Además, segunda reflexión, mirando lo más al fondo de la imagen posible, está el dramático factor causal que hace que este tifón, uno de los más devastadores de la historia, no sea el último. Por su ubicación geográfica, Filipinas es un país atado a un destino trágico de sucesión de desastres naturales que, por otra parte, no son solo naturales.
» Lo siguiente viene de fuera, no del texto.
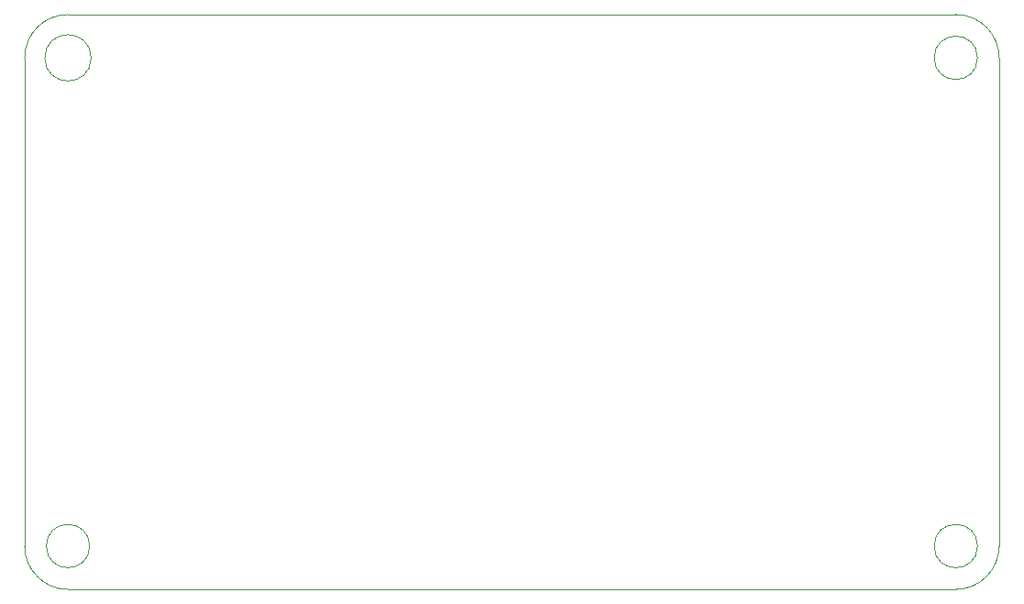
<source format=gbr>
%TF.GenerationSoftware,KiCad,Pcbnew,9.0.3*%
%TF.CreationDate,2025-07-23T14:16:35+06:00*%
%TF.ProjectId,LFRCircuit,4c465243-6972-4637-9569-742e6b696361,rev?*%
%TF.SameCoordinates,Original*%
%TF.FileFunction,Profile,NP*%
%FSLAX46Y46*%
G04 Gerber Fmt 4.6, Leading zero omitted, Abs format (unit mm)*
G04 Created by KiCad (PCBNEW 9.0.3) date 2025-07-23 14:16:35*
%MOMM*%
%LPD*%
G01*
G04 APERTURE LIST*
%TA.AperFunction,Profile*%
%ADD10C,0.050000*%
%TD*%
G04 APERTURE END LIST*
D10*
X211500000Y-74500000D02*
G75*
G02*
X215500000Y-78500000I0J-4000000D01*
G01*
X129500000Y-127600000D02*
G75*
G02*
X125500000Y-123600000I0J4000000D01*
G01*
X213500000Y-78500000D02*
G75*
G02*
X209500000Y-78500000I-2000000J0D01*
G01*
X209500000Y-78500000D02*
G75*
G02*
X213500000Y-78500000I2000000J0D01*
G01*
X215500000Y-78500000D02*
X215500000Y-123600000D01*
X215500000Y-123600000D02*
G75*
G02*
X211500000Y-127600000I-4000000J0D01*
G01*
X131636001Y-78500000D02*
G75*
G02*
X127363999Y-78500000I-2136001J0D01*
G01*
X127363999Y-78500000D02*
G75*
G02*
X131636001Y-78500000I2136001J0D01*
G01*
X211500000Y-127600000D02*
X129500000Y-127600000D01*
X213500000Y-123600000D02*
G75*
G02*
X209500000Y-123600000I-2000000J0D01*
G01*
X209500000Y-123600000D02*
G75*
G02*
X213500000Y-123600000I2000000J0D01*
G01*
X129500000Y-74500000D02*
X211500000Y-74500000D01*
X125500000Y-123600000D02*
X125500000Y-78500000D01*
X125500000Y-78500000D02*
G75*
G02*
X129500000Y-74500000I4000000J0D01*
G01*
X131500000Y-123600000D02*
G75*
G02*
X127500000Y-123600000I-2000000J0D01*
G01*
X127500000Y-123600000D02*
G75*
G02*
X131500000Y-123600000I2000000J0D01*
G01*
M02*

</source>
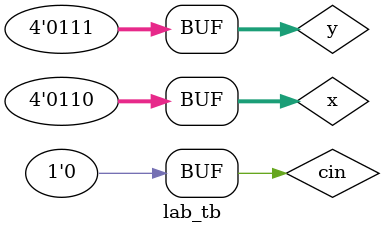
<source format=v>
module lab (x,y,cin,sum,cout);
input [3:0]x;
input [3:0]y;
input cin;
wire[7:0]s;
wire[7:0]c;
wire[2:0]coutf;
output cout;
output[3:0]sum;
// start os assign
//first row of FA
assign {c[0],s[0]}=x[0]+y[0]+0;
assign {c[1],s[1]}=x[1]+y[1]+0;
assign {c[2],s[2]}=x[2]+y[2]+0;
assign {c[3],s[3]}=x[3]+y[3]+0;
//second row of FA
assign {c[4],s[4]}=x[0]+y[0]+1;
assign {c[5],s[5]}=x[1]+y[1]+1;
assign {c[6],s[6]}=x[2]+y[2]+1;
assign {c[7],s[7]}=x[3]+y[3]+1;
// third row to get cout
assign coutf[0]= ~cin ? c[0]:c[4] ;
assign coutf[1]= ~coutf[0] ? c[1]:c[5] ;
assign coutf[2]= ~coutf[1] ? c[2]:c[6] ;
assign cout= ~coutf[2]? c[3]:c[7] ;
//forth row to get sum
assign sum[0]=cin ?s[4] : s[0] ;
assign sum[1]=coutf[0] ?s[5] : s[1] ;
assign sum[2]=coutf[1] ?s[6] : s[2] ;
assign sum[3]=coutf[2] ?s[7] : s[3] ;
endmodule

module lab_tb();

reg [3:0]x;
reg [3:0]y;
reg cin;
wire [3:0]sum;
wire cout;
lab obj(x,y,cin,sum,cout);
initial begin

x=4'b0110; y=4'b0011;cin=1'b0;#100;
x=4'b0011; y=4'b0001;cin=1'b1;#100;
x=4'b0110; y=4'b0111;cin=1'b0;#100;

end
endmodule

</source>
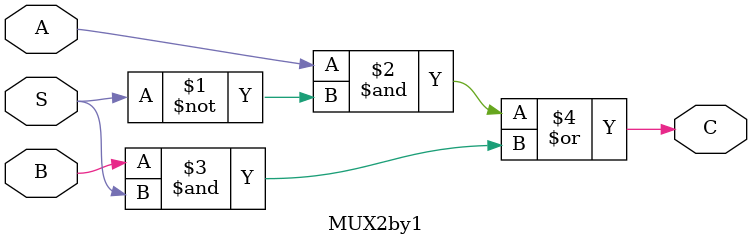
<source format=v>
`timescale 1ns / 1ps

/*******************************************************************
*
* Module: Datapath.v
* Project: Pipelined-RISCV
* Author1: Yahya Abbas.
* Email: yahya-abbas@aucegypt.edu
* Author2: Ali Ghazal.
* Email: AliGhazal@aucegypt.edu
* Author3: Omer Hassan.
* Email: omermosa@aucegypt.edu
* Description: Pipelined RISCV processor with support for RV32IC instructions that map to true 32I instructions
*              and support for the full RV32IM instruction set.
* Change history:
**********************************************************************/

module MUX2by1(
    input A, 
    input B, 
    input S, 
    output C);

assign C = (A&~S)|(B&S);

endmodule

</source>
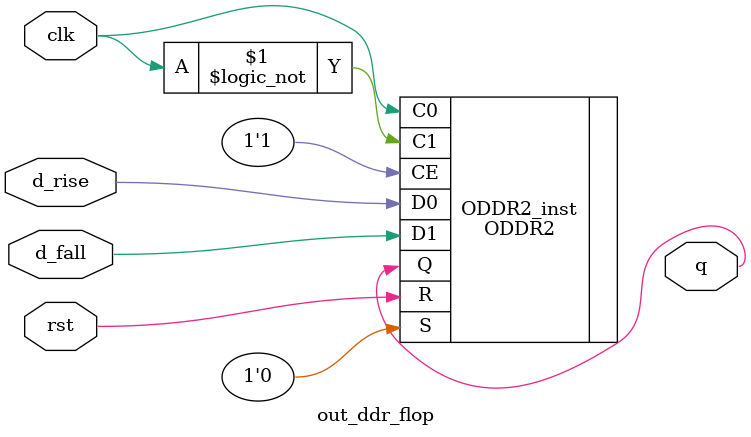
<source format=v>

`timescale 1ns/1ps


module out_ddr_flop (
  input            clk,          // Destination clock
  input            rst,          // Reset - synchronous to destination clock
  input            d_rise,       // Data for the rising edge of clock
  input            d_fall,       // Data for the falling edge of clock
  output           q             // Double data rate output
);


//***************************************************************************
// Register declarations
//***************************************************************************

//***************************************************************************
// Code
//***************************************************************************

   // ODDR2: Output Double Data Rate Output Register with Set, Reset
   //        and Clock Enable.
   //        Spartan-6
   // Xilinx HDL Language Template, version ???

   ODDR2 #(
      .DDR_ALIGNMENT("NONE"), // Sets output alignment to "NONE", "C0" or "C1" 
      .INIT(1'b0),    // Sets initial state of the Q output to 1'b0 or 1'b1
      .SRTYPE("SYNC") // Specifies "SYNC" or "ASYNC" set/reset
   ) ODDR2_inst (
      .Q   (q),      // 1-bit DDR output data
      .C0  (clk),    // 1-bit clock input
      .C1  (!clk),   // 1-bit clock input
      .CE  (1'b1),   // 1-bit clock enable input
      .D0  (d_rise), // 1-bit data input (associated with C0)
      .D1  (d_fall), // 1-bit data input (associated with C1)
      .R   (rst),    // 1-bit reset input
      .S   (1'b0)    // 1-bit set input
   );

   // End of ODDR2_inst instantiation

endmodule


</source>
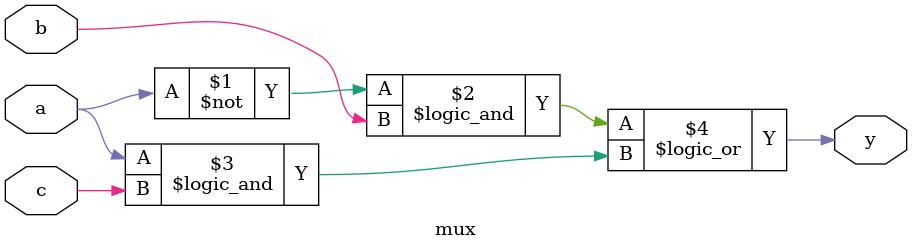
<source format=v>
module mux(a,b,c,y);
input b,c,a;
output y;
assign y = (((~a)&&b)||(a&&c));
initial
begin
    $display("hi");
end
endmodule
</source>
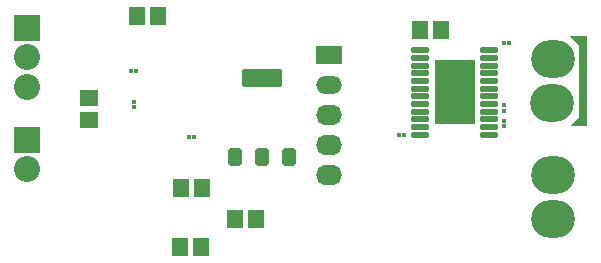
<source format=gbs>
G04*
G04 #@! TF.GenerationSoftware,Altium Limited,Altium Designer,20.1.7 (139)*
G04*
G04 Layer_Color=16711935*
%FSLAX25Y25*%
%MOIN*%
G70*
G04*
G04 #@! TF.SameCoordinates,395A0049-4C10-4893-9831-33377791372B*
G04*
G04*
G04 #@! TF.FilePolarity,Negative*
G04*
G01*
G75*
%ADD24R,0.01378X0.01378*%
%ADD25R,0.05524X0.06312*%
%ADD30R,0.08674X0.08674*%
%ADD31C,0.08674*%
%ADD32O,0.14580X0.12611*%
%ADD33R,0.08674X0.06312*%
%ADD34O,0.08674X0.05918*%
%ADD35O,0.08674X0.06706*%
G04:AMPARAMS|DCode=68|XSize=62.99mil|YSize=21.65mil|CornerRadius=6.4mil|HoleSize=0mil|Usage=FLASHONLY|Rotation=0.000|XOffset=0mil|YOffset=0mil|HoleType=Round|Shape=RoundedRectangle|*
%AMROUNDEDRECTD68*
21,1,0.06299,0.00886,0,0,0.0*
21,1,0.05020,0.02165,0,0,0.0*
1,1,0.01280,0.02510,-0.00443*
1,1,0.01280,-0.02510,-0.00443*
1,1,0.01280,-0.02510,0.00443*
1,1,0.01280,0.02510,0.00443*
%
%ADD68ROUNDEDRECTD68*%
%ADD69R,0.13398X0.21509*%
G04:AMPARAMS|DCode=70|XSize=44.61mil|YSize=59.58mil|CornerRadius=6.75mil|HoleSize=0mil|Usage=FLASHONLY|Rotation=180.000|XOffset=0mil|YOffset=0mil|HoleType=Round|Shape=RoundedRectangle|*
%AMROUNDEDRECTD70*
21,1,0.04461,0.04608,0,0,180.0*
21,1,0.03112,0.05958,0,0,180.0*
1,1,0.01349,-0.01556,0.02304*
1,1,0.01349,0.01556,0.02304*
1,1,0.01349,0.01556,-0.02304*
1,1,0.01349,-0.01556,-0.02304*
%
%ADD70ROUNDEDRECTD70*%
G04:AMPARAMS|DCode=71|XSize=135.56mil|YSize=59.58mil|CornerRadius=7.87mil|HoleSize=0mil|Usage=FLASHONLY|Rotation=180.000|XOffset=0mil|YOffset=0mil|HoleType=Round|Shape=RoundedRectangle|*
%AMROUNDEDRECTD71*
21,1,0.13556,0.04384,0,0,180.0*
21,1,0.11982,0.05958,0,0,180.0*
1,1,0.01574,-0.05991,0.02192*
1,1,0.01574,0.05991,0.02192*
1,1,0.01574,0.05991,-0.02192*
1,1,0.01574,-0.05991,-0.02192*
%
%ADD71ROUNDEDRECTD71*%
%ADD72R,0.01378X0.01378*%
%ADD73R,0.06312X0.05524*%
G36*
X296063Y150492D02*
X290256D01*
X293209Y153445D01*
Y177756D01*
X290158Y180807D01*
X296063D01*
Y150492D01*
D02*
G37*
D24*
X235138Y147539D02*
D03*
X233366D02*
D03*
X270079Y178347D02*
D03*
X268307D02*
D03*
X163386Y146850D02*
D03*
X165157D02*
D03*
X145768Y168898D02*
D03*
X143996D02*
D03*
D25*
X178740Y119685D02*
D03*
X185827D02*
D03*
X167717Y129921D02*
D03*
X160630D02*
D03*
X153150Y187402D02*
D03*
X146063D02*
D03*
X160236Y110236D02*
D03*
X167323D02*
D03*
X247441Y182677D02*
D03*
X240354D02*
D03*
D30*
X109449Y146063D02*
D03*
X109500Y183343D02*
D03*
D31*
X109449Y136221D02*
D03*
X109500Y173500D02*
D03*
Y163657D02*
D03*
D32*
X284446Y158292D02*
D03*
X284646Y172992D02*
D03*
X284747Y134228D02*
D03*
X284547Y119528D02*
D03*
D33*
X209842Y174488D02*
D03*
D34*
Y164488D02*
D03*
D35*
Y154488D02*
D03*
Y144488D02*
D03*
Y134488D02*
D03*
D68*
X263189Y175886D02*
D03*
Y173327D02*
D03*
Y170768D02*
D03*
Y168209D02*
D03*
Y165650D02*
D03*
Y163091D02*
D03*
Y160531D02*
D03*
Y157972D02*
D03*
Y155413D02*
D03*
Y152854D02*
D03*
Y150295D02*
D03*
Y147736D02*
D03*
X240354Y175886D02*
D03*
Y173327D02*
D03*
Y170768D02*
D03*
Y168209D02*
D03*
Y165650D02*
D03*
Y163091D02*
D03*
Y160531D02*
D03*
Y157972D02*
D03*
Y155413D02*
D03*
Y152854D02*
D03*
Y150295D02*
D03*
Y147736D02*
D03*
D69*
X251870Y162008D02*
D03*
D70*
X196811Y140374D02*
D03*
X187795D02*
D03*
X178779D02*
D03*
D71*
X187795Y166713D02*
D03*
D72*
X268307Y155807D02*
D03*
Y157579D02*
D03*
X144882Y158760D02*
D03*
Y156988D02*
D03*
X268307Y150492D02*
D03*
Y152264D02*
D03*
D73*
X129921Y159843D02*
D03*
Y152756D02*
D03*
M02*

</source>
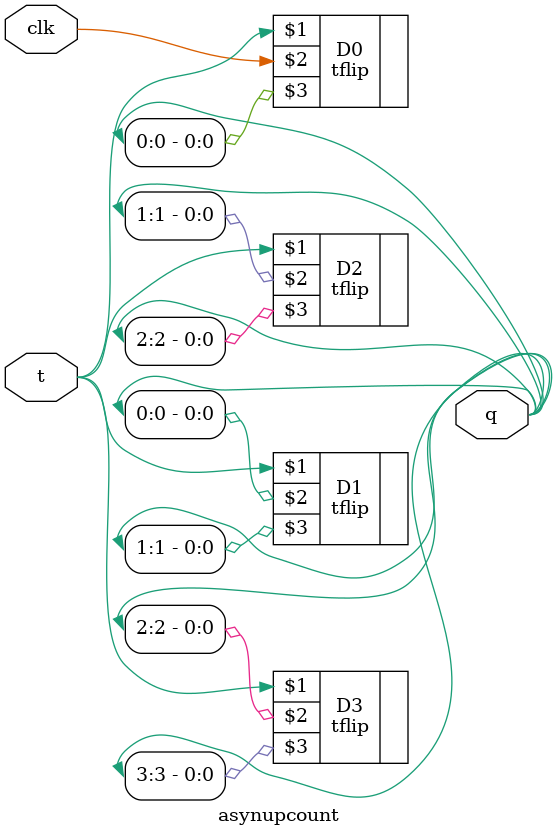
<source format=v>
module asynupcount(t,clk,q);
input t,clk;
output [3:0]q;

tflip D0(t,clk,q[0]);
tflip D1(t,q[0],q[1]);
tflip D2(t,q[1],q[2]);
tflip D3(t,q[2],q[3]);
endmodule
</source>
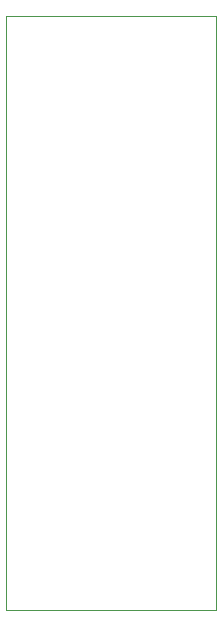
<source format=gbr>
G04 #@! TF.FileFunction,Profile,NP*
%FSLAX46Y46*%
G04 Gerber Fmt 4.6, Leading zero omitted, Abs format (unit mm)*
G04 Created by KiCad (PCBNEW 0.201508300901+6132~28~ubuntu15.04.1-product) date Thu 03 Sep 2015 23:07:28 CEST*
%MOMM*%
G01*
G04 APERTURE LIST*
%ADD10C,0.100000*%
G04 APERTURE END LIST*
D10*
X160782000Y-95250000D02*
X160782000Y-145542000D01*
X143002000Y-95250000D02*
X160782000Y-95250000D01*
X143002000Y-145542000D02*
X160782000Y-145542000D01*
X143002000Y-95250000D02*
X143002000Y-145542000D01*
M02*

</source>
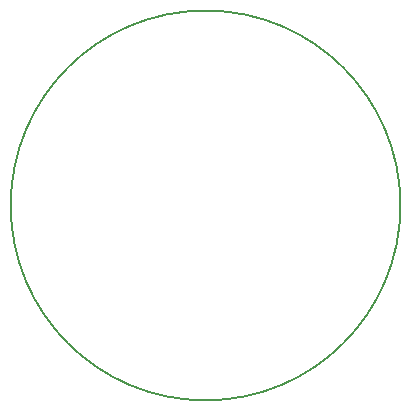
<source format=gbr>
G04 #@! TF.GenerationSoftware,KiCad,Pcbnew,5.1.4-e60b266~84~ubuntu18.04.1*
G04 #@! TF.CreationDate,2019-09-27T19:03:02-04:00*
G04 #@! TF.ProjectId,BAR30-SENSOR,42415233-302d-4534-954e-534f522e6b69,rev?*
G04 #@! TF.SameCoordinates,Original*
G04 #@! TF.FileFunction,Profile,NP*
%FSLAX46Y46*%
G04 Gerber Fmt 4.6, Leading zero omitted, Abs format (unit mm)*
G04 Created by KiCad (PCBNEW 5.1.4-e60b266~84~ubuntu18.04.1) date 2019-09-27 19:03:02*
%MOMM*%
%LPD*%
G04 APERTURE LIST*
%ADD10C,0.150000*%
G04 APERTURE END LIST*
D10*
X71323360Y-43139360D02*
G75*
G03X71323360Y-43139360I-16500000J0D01*
G01*
M02*

</source>
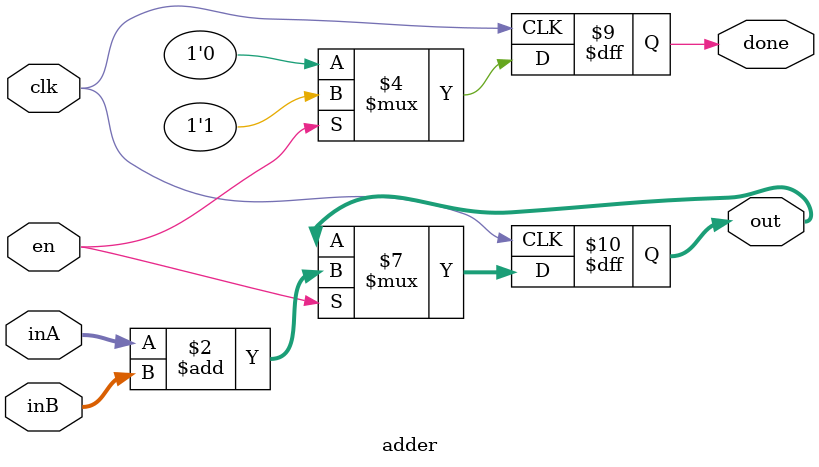
<source format=v>
`timescale 1ps/1ps
module adder #(parameter N = 3)(
    input clk,
    input en,
    output reg done,
    input [N-1:0] inA,
    input [N-1:0] inB,
    output reg [N:0] out
);
    
    always @(posedge clk) begin
        if (en) begin
            out = inA + inB;
            done = 1;
        end else begin
            done = 0;
        end
    end

endmodule

</source>
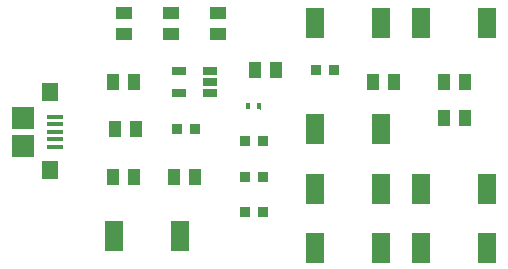
<source format=gbr>
G04 #@! TF.GenerationSoftware,KiCad,Pcbnew,5.1.4+dfsg1-1*
G04 #@! TF.CreationDate,2020-01-04T00:08:43+00:00*
G04 #@! TF.ProjectId,LithiumBatteryEmulator,4c697468-6975-46d4-9261-747465727945,rev?*
G04 #@! TF.SameCoordinates,Original*
G04 #@! TF.FileFunction,Paste,Top*
G04 #@! TF.FilePolarity,Positive*
%FSLAX46Y46*%
G04 Gerber Fmt 4.6, Leading zero omitted, Abs format (unit mm)*
G04 Created by KiCad (PCBNEW 5.1.4+dfsg1-1) date 2020-01-04 00:08:43*
%MOMM*%
%LPD*%
G04 APERTURE LIST*
%ADD10C,0.050000*%
%ADD11R,1.524000X2.540000*%
%ADD12R,1.016000X1.400000*%
%ADD13R,1.400000X1.016000*%
%ADD14R,0.900000X0.900000*%
%ADD15R,0.400000X0.600000*%
%ADD16R,1.016000X1.397000*%
%ADD17R,0.889000X0.889000*%
%ADD18R,1.198880X0.688340*%
%ADD19R,1.350000X0.400000*%
%ADD20R,1.400000X1.600000*%
%ADD21R,1.900000X1.900000*%
G04 APERTURE END LIST*
D10*
X101510000Y-79750000D02*
X101520000Y-80260000D01*
D11*
X115206000Y-92000000D03*
X120794000Y-92000000D03*
D12*
X96001000Y-86000000D03*
X94222000Y-86000000D03*
D13*
X90000000Y-73889000D03*
X90000000Y-72110000D03*
X94000000Y-73889000D03*
X94000000Y-72110000D03*
X98000000Y-72110000D03*
X98000000Y-73889000D03*
D14*
X94476000Y-82000000D03*
X96000000Y-82000000D03*
D15*
X100537720Y-80000000D03*
X101462280Y-80000000D03*
D12*
X111111000Y-78000000D03*
X112890000Y-78000000D03*
D14*
X107762000Y-77000000D03*
X106238000Y-77000000D03*
D11*
X111794000Y-73000000D03*
X106206000Y-73000000D03*
X111794000Y-82000000D03*
X106206000Y-82000000D03*
X111794000Y-92000000D03*
X106206000Y-92000000D03*
X94794000Y-91000000D03*
X89206000Y-91000000D03*
X120794000Y-73000000D03*
X115206000Y-73000000D03*
X106206000Y-87000000D03*
X111794000Y-87000000D03*
X120794000Y-87000000D03*
X115206000Y-87000000D03*
D16*
X90889000Y-86000000D03*
X89111000Y-86000000D03*
X90889000Y-78000000D03*
X89111000Y-78000000D03*
X89222000Y-82000000D03*
X91000000Y-82000000D03*
X101111000Y-77000000D03*
X102889000Y-77000000D03*
X118889000Y-78000000D03*
X117111000Y-78000000D03*
X117111000Y-81000000D03*
X118889000Y-81000000D03*
D17*
X100238000Y-83000000D03*
X101762000Y-83000000D03*
D18*
X97297940Y-78949960D03*
X97297940Y-78000000D03*
X97297940Y-77050040D03*
X94702060Y-77050040D03*
X94702060Y-78949960D03*
D19*
X84175000Y-80902060D03*
X84175000Y-81552300D03*
X84175000Y-82200000D03*
X84175000Y-82847700D03*
X84175000Y-83497940D03*
D20*
X83753920Y-78800000D03*
D21*
X81500000Y-81000000D03*
X81500000Y-83400000D03*
D20*
X83753920Y-85400000D03*
D17*
X100238000Y-86000000D03*
X101762000Y-86000000D03*
X101762000Y-89000000D03*
X100238000Y-89000000D03*
M02*

</source>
El calentamiento global está agregando una fuerza «artificial», provocada por el alto consumo de los países industrializados, que agrava lo que solemos llamar un desastre «natural». Es decir, el calentamiento global intensifica los efectos de desastres naturales semejantes a éste, lo que genera más victimas, consecuencias más fatales. La temperatura del océano Pacífico tropical, de donde vienen la mayoría de los tifones, se ha estado calentando cada vez más y esa alta evaporación de las aguas favorece los fenómenos extremos como el tifón Haiyán. De esto se ha hablado en Varsovia, en la 19ª Conferencia del Cambio Climático, del 11 al 22 de noviembre de 2013, tres días después de que tuviera lugar el desastre del Haiyán. Sin embargo ha sido una cumbre fracaso, una vez más la prevalencia de intereses de los países industrializados, de las grandes compañías multinacionales, ha imposibilitado acuerdos de máxima urgencia dirigidos a frenar el calentamiento global.
A la vista de esto, el pueblo filipino tendrá que ser resiliente, no le quedará más remedio que forjarse esta identidad. A nosotros, espectadores ajenos, nos queda remedio, el remedio de comprender las causas de estos fenómenos, de incidir en los medios a nuestro alcance para que las políticas internacionales cambien, de conocer de mano de los medios de comunicación la repercusión sobre las víctimas, de colaborar con alguna de las variadas organizaciones que actúan sobre el terreno y, finalmente, de manera decisiva, de comprometernos en un consumo consciente y responsable.